Source pack
- CometAPI documentation home: CometAPI API documentation — use this to verify base URL, authentication conventions, and current API documentation structure before wiring a runbook into production.
- CometAPI chat API documentation: CometAPI text chat API documentation — use this as the primary source for chat request shape, response shape, and endpoint path verification.
- CometAPI support documentation: CometAPI help center — use this to verify escalation, account, billing, or support paths that are relevant during an incident.
- Reliability practice reference: Google SRE book chapter on handling overload — use this for overload-control principles: capacity protection, load shedding, client-side throttling, and avoiding retry amplification.
Intent brief
Operators searching for overload runbook signals for LLM API failover are not looking for a generic “retry on error” checklist. They need a decision framework that separates transient single-call failures from provider overload, local client saturation, quota pressure, and downstream dependency problems.

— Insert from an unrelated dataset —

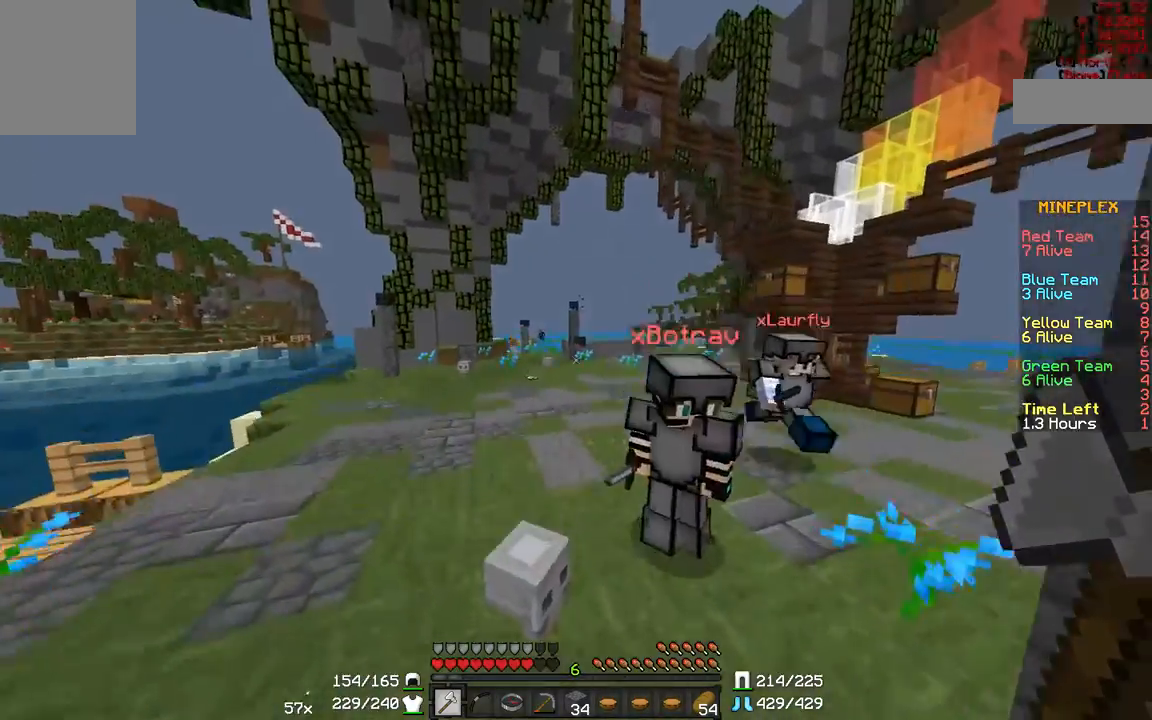
{"keys": ["w"], "mouse": [], "events": [[500, "a", "up"]]}
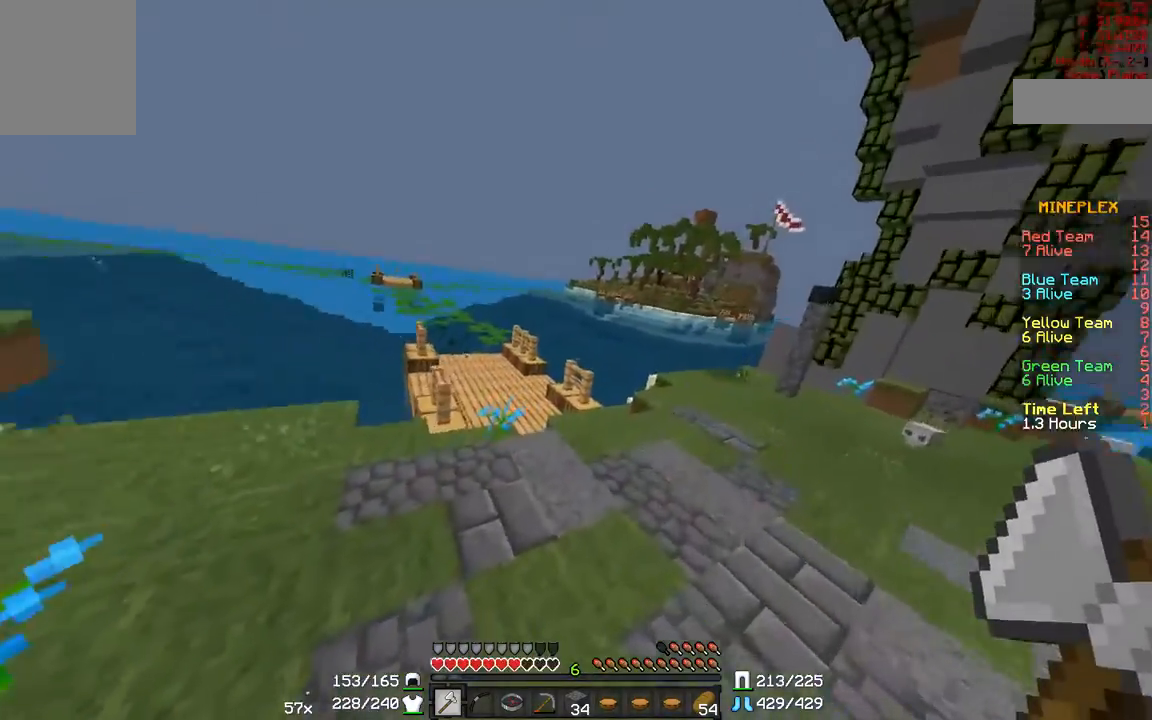
{"keys": ["w"], "mouse": [], "events": []}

This draft is written for engineers maintaining production LLM traffic routers, API gateways, worker queues, or incident runbooks. It focuses on when to fail over, when to throttle, and what to verify in CometAPI’s contract before automating those decisions.
For more operations notes in this site, use the posts index and the reliability article archive.
Overload Signals for LLM API Failover Runbooks
Last reviewed: 2026-06-12
Who this is for: SREs, platform engineers, and application owners who route LLM chat requests and need practical overload signals for failover without turning every timeout into an unnecessary provider switch.
Key takeaways
- Treat failover as one overload-control action, not the first response to every error.
- Separate provider overload, client-side saturation, quota or billing limits, and bad-request failures before routing traffic elsewhere.
- Use the CometAPI text chat API documentation to verify endpoint paths, request fields, response fields, and error behavior before coding automated failover.
- Follow the overload principle described in Google’s SRE material: protect serving capacity, shed or throttle lower-priority work, and avoid retry behavior that amplifies the overload condition.
- Build runbook signals around request class, error type, latency budget, retry budget, and queue health rather than a single global “provider up/down” flag.
Concise definition
An overload failover signal is an observable condition showing that the current LLM serving path is unlikely to meet its service objective for a specific request class unless traffic is reduced, degraded, or routed to another validated path.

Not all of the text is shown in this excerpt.